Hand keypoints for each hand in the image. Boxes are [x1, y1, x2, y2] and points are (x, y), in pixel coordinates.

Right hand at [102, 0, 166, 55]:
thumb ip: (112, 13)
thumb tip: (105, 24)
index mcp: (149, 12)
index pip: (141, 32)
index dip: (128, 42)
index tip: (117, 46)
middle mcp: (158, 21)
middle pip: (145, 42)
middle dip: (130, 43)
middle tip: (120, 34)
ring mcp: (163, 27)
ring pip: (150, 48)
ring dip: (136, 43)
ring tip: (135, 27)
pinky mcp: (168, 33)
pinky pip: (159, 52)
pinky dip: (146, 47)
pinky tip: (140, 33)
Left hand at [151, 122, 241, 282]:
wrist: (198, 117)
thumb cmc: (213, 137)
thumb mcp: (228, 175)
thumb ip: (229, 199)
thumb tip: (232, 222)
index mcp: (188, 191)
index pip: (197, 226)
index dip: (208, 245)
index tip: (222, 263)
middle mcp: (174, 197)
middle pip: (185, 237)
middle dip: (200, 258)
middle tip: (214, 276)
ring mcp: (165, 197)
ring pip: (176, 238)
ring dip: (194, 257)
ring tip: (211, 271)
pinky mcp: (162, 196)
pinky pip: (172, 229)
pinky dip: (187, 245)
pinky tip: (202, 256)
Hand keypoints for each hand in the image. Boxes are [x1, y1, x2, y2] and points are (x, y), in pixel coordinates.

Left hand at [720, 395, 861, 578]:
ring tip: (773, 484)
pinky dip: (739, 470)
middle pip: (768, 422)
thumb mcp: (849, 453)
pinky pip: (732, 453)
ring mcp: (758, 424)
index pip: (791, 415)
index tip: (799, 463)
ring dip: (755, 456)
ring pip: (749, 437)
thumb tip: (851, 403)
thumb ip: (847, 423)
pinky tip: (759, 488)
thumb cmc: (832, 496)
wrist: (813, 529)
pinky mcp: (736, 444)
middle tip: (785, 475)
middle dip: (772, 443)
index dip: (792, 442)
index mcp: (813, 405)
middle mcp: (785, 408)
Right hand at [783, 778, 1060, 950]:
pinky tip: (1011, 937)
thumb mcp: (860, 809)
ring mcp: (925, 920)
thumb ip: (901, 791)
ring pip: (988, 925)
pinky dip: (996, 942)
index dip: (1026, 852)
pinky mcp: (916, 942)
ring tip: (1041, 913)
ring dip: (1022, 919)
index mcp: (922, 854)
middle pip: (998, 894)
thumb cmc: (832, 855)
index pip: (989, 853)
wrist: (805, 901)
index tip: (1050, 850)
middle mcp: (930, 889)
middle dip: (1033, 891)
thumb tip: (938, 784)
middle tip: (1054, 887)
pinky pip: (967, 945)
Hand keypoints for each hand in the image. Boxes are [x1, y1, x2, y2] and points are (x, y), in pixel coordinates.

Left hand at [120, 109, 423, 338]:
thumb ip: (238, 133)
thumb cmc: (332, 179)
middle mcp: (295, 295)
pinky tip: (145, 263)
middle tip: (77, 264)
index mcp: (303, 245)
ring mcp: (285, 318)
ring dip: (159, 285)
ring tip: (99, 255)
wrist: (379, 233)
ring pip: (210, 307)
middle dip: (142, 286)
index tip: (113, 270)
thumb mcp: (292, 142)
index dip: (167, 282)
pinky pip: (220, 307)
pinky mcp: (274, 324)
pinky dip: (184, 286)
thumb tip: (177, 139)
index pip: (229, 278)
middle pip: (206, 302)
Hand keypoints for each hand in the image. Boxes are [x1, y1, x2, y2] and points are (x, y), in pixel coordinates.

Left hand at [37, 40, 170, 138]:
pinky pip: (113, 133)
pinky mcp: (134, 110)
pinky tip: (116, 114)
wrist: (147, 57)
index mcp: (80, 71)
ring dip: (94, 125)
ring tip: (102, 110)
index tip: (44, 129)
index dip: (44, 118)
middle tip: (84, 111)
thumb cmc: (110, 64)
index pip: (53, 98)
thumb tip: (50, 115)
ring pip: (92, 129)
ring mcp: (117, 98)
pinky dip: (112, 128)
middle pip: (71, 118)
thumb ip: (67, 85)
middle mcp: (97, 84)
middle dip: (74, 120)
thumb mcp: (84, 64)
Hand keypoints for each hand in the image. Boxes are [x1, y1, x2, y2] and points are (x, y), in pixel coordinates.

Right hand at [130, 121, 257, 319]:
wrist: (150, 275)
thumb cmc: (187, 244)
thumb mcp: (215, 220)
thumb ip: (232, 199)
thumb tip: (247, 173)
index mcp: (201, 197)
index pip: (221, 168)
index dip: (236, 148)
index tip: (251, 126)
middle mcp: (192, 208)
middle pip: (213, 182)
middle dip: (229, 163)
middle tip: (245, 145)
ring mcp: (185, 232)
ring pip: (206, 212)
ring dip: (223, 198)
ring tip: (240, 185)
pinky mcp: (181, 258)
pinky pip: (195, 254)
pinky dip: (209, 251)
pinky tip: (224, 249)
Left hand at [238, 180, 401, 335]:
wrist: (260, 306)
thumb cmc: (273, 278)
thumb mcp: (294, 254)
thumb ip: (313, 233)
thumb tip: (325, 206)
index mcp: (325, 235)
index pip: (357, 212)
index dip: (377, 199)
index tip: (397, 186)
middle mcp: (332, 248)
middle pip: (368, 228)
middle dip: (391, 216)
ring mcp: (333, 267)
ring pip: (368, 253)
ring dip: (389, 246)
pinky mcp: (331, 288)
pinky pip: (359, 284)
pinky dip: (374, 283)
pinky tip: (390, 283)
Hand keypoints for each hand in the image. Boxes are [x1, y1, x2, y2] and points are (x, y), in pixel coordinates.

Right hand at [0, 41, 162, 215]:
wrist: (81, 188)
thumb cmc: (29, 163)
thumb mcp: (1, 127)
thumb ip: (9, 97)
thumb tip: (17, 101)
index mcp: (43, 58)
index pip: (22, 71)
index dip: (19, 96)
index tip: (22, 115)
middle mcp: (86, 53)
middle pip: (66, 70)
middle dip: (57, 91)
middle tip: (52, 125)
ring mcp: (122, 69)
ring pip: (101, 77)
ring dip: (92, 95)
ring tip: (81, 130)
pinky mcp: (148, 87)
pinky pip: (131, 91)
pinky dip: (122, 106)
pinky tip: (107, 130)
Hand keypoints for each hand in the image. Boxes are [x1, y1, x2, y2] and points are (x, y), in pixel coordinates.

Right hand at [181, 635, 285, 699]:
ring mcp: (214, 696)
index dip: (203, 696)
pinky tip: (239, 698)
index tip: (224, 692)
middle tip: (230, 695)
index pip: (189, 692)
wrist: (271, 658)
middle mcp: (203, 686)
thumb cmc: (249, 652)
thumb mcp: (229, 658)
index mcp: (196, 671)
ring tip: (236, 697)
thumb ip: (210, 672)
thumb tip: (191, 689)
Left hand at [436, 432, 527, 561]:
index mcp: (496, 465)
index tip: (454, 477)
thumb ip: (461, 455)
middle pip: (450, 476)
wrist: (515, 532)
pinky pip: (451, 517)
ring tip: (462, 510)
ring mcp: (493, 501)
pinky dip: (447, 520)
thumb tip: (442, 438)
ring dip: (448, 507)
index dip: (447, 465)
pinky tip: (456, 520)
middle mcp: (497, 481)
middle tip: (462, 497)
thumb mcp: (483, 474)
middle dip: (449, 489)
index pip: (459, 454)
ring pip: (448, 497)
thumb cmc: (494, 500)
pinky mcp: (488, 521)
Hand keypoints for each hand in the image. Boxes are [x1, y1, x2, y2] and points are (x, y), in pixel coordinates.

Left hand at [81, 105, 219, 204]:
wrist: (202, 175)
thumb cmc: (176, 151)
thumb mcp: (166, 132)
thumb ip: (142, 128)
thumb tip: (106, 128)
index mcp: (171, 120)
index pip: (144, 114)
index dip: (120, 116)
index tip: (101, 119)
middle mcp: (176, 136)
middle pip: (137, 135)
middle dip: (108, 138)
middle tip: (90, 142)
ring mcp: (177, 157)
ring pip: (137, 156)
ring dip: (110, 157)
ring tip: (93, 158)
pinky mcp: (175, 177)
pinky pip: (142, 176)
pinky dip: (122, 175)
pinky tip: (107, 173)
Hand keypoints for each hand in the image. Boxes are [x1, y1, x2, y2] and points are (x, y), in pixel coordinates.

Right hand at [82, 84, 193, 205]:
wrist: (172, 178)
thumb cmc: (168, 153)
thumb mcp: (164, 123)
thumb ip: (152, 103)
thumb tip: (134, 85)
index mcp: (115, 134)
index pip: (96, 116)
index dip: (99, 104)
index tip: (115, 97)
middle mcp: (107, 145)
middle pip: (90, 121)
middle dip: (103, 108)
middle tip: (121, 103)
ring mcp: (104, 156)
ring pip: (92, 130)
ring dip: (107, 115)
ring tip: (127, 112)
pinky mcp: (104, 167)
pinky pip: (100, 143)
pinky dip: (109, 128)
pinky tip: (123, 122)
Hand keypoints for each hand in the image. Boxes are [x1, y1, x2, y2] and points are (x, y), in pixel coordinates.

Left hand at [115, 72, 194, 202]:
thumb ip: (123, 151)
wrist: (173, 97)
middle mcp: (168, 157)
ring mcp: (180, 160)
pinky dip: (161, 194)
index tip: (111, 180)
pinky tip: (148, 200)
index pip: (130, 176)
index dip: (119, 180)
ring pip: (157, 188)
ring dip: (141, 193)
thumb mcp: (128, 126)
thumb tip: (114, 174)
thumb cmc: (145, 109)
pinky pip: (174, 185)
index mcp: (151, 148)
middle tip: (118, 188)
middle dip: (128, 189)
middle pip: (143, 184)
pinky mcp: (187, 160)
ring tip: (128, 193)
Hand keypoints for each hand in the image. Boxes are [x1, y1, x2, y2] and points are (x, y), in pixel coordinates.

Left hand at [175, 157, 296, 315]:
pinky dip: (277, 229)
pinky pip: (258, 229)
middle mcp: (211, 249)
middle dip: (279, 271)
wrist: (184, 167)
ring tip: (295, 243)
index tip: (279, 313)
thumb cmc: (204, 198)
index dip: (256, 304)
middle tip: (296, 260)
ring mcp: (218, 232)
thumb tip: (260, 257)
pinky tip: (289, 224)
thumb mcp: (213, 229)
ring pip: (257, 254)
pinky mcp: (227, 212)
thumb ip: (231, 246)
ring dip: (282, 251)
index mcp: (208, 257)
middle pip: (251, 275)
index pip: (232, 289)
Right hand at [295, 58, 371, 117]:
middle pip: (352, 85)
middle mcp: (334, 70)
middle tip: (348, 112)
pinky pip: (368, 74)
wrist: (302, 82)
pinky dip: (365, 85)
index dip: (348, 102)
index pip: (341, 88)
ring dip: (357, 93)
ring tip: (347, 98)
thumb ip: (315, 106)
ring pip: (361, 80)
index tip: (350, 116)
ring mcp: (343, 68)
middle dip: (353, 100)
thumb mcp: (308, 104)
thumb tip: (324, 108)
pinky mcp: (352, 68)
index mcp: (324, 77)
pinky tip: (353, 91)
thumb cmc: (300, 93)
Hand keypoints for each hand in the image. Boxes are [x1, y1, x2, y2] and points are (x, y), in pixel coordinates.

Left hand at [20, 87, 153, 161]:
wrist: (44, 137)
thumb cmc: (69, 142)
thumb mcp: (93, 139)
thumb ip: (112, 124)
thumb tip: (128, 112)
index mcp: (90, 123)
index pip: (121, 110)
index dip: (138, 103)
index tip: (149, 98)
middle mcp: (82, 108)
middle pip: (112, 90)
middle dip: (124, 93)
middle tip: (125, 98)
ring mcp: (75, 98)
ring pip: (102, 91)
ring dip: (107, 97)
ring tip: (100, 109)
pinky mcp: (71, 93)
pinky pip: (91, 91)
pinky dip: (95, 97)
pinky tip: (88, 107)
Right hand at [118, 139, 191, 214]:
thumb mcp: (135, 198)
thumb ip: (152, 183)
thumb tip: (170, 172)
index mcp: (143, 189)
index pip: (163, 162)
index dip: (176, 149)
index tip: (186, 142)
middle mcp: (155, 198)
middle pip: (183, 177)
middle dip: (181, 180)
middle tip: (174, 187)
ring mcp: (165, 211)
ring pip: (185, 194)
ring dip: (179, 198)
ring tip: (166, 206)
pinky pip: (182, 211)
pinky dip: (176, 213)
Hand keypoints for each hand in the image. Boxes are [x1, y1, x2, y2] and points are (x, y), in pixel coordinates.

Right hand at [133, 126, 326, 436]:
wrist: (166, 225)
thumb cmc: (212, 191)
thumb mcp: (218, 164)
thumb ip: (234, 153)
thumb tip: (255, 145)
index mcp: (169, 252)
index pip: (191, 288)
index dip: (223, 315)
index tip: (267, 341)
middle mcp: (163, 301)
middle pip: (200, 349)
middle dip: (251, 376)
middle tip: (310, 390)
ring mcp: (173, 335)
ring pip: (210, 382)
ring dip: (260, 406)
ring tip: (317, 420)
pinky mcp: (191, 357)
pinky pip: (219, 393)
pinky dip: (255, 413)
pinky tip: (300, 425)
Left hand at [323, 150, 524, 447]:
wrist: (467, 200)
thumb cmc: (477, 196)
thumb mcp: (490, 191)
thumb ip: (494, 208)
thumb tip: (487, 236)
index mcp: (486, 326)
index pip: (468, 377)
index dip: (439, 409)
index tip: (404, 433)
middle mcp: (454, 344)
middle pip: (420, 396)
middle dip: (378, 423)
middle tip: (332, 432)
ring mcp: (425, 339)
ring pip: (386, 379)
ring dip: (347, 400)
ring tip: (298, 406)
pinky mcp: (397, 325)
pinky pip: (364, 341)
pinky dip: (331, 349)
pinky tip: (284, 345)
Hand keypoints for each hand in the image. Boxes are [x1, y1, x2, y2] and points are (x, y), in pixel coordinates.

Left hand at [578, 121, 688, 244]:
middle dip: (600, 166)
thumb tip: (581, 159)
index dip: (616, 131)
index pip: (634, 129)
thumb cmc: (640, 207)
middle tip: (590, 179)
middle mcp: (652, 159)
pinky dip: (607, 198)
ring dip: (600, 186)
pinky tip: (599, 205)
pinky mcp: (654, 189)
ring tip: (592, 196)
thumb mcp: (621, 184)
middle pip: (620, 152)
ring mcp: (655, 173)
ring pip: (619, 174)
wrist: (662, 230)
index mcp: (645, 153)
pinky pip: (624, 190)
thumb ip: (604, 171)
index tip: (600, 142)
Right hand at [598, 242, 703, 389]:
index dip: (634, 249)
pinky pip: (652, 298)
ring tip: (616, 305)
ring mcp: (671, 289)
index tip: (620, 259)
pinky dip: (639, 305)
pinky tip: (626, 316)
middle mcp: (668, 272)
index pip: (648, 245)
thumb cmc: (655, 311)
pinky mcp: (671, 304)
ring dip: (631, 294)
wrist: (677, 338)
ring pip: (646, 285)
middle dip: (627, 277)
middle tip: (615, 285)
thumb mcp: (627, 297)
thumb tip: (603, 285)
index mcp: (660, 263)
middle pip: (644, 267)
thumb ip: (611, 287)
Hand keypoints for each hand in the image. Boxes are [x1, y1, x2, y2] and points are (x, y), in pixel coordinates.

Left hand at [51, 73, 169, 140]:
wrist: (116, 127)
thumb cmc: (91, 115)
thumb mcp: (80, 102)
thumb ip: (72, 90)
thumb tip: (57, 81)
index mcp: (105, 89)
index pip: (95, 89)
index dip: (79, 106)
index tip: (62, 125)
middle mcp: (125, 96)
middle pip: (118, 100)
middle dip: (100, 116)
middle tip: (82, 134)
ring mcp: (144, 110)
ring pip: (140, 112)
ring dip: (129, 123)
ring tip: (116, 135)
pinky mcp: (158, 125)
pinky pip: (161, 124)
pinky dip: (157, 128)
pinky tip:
--------------------------------
Exercise:
Everything from the first line of the material through the line containing "middle dip: (772, 443)" is to be printed exactly; lines after that are to be left out.

Answer section:
Hand keypoints for each hand in the image. Boxes are [x1, y1, x2, y2] and points are (x, y), in pixel coordinates.

Right hand at [102, 0, 166, 55]:
thumb ip: (112, 13)
thumb tip: (105, 24)
index mcp: (149, 12)
index pip: (141, 32)
index dip: (128, 42)
index tip: (117, 46)
middle mcp: (158, 21)
middle pip: (145, 42)
middle dip: (130, 43)
middle tip: (120, 34)
ring mcp: (163, 27)
ring pip: (150, 48)
ring dip: (136, 43)
ring tip: (135, 27)
pinky mcp: (168, 33)
pinky pip: (159, 52)
pinky dip: (146, 47)
pinky tip: (140, 33)
Left hand at [151, 122, 241, 282]:
wrist: (198, 117)
thumb cmc: (213, 137)
thumb mcp: (228, 175)
thumb ip: (229, 199)
thumb tip: (232, 222)
index mcp: (188, 191)
index pip: (197, 226)
index dip: (208, 245)
index tip: (222, 263)
middle mcp: (174, 197)
middle pip: (185, 237)
middle dip: (200, 258)
middle tip: (214, 276)
ring mcp: (165, 197)
ring pip: (176, 238)
ring dip: (194, 257)
ring tip: (211, 271)
pinky mcp: (162, 196)
pinky pip: (172, 229)
pinky dip: (187, 245)
pinky tip: (202, 256)
Hand keypoints for each hand in the image. Boxes are [x1, y1, x2, y2] and points are (x, y), in pixel coordinates.

Left hand at [720, 395, 861, 578]:
ring tip: (773, 484)
pinky dip: (739, 470)
middle pip: (768, 422)
thumb mcp: (849, 453)
pinky pip: (732, 453)
ring mcp: (758, 424)
index pip: (791, 415)
index tip: (799, 463)
ring dip: (755, 456)
ring pip: (749, 437)
thumb tip: (851, 403)
thumb ip: (847, 423)
pinky tip: (759, 488)
thumb cmc: (832, 496)
wrist: (813, 529)
pinky mcp: (736, 444)
middle tip: (785, 475)
middle dip: (772, 443)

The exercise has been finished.